● WORK TO BE COMPLETED
Return the text lines of the listing below word for word, omitting the pictures.

● MATERIAL FOR THE TASK
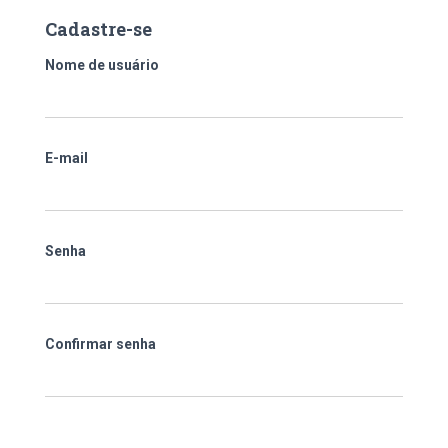
Cadastre-se
Nome de usuário
E-mail
Senha
Confirmar senha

● THE ANSWER
Cadastre-se
Nome de usuário
E-mail
Senha
Confirmar senha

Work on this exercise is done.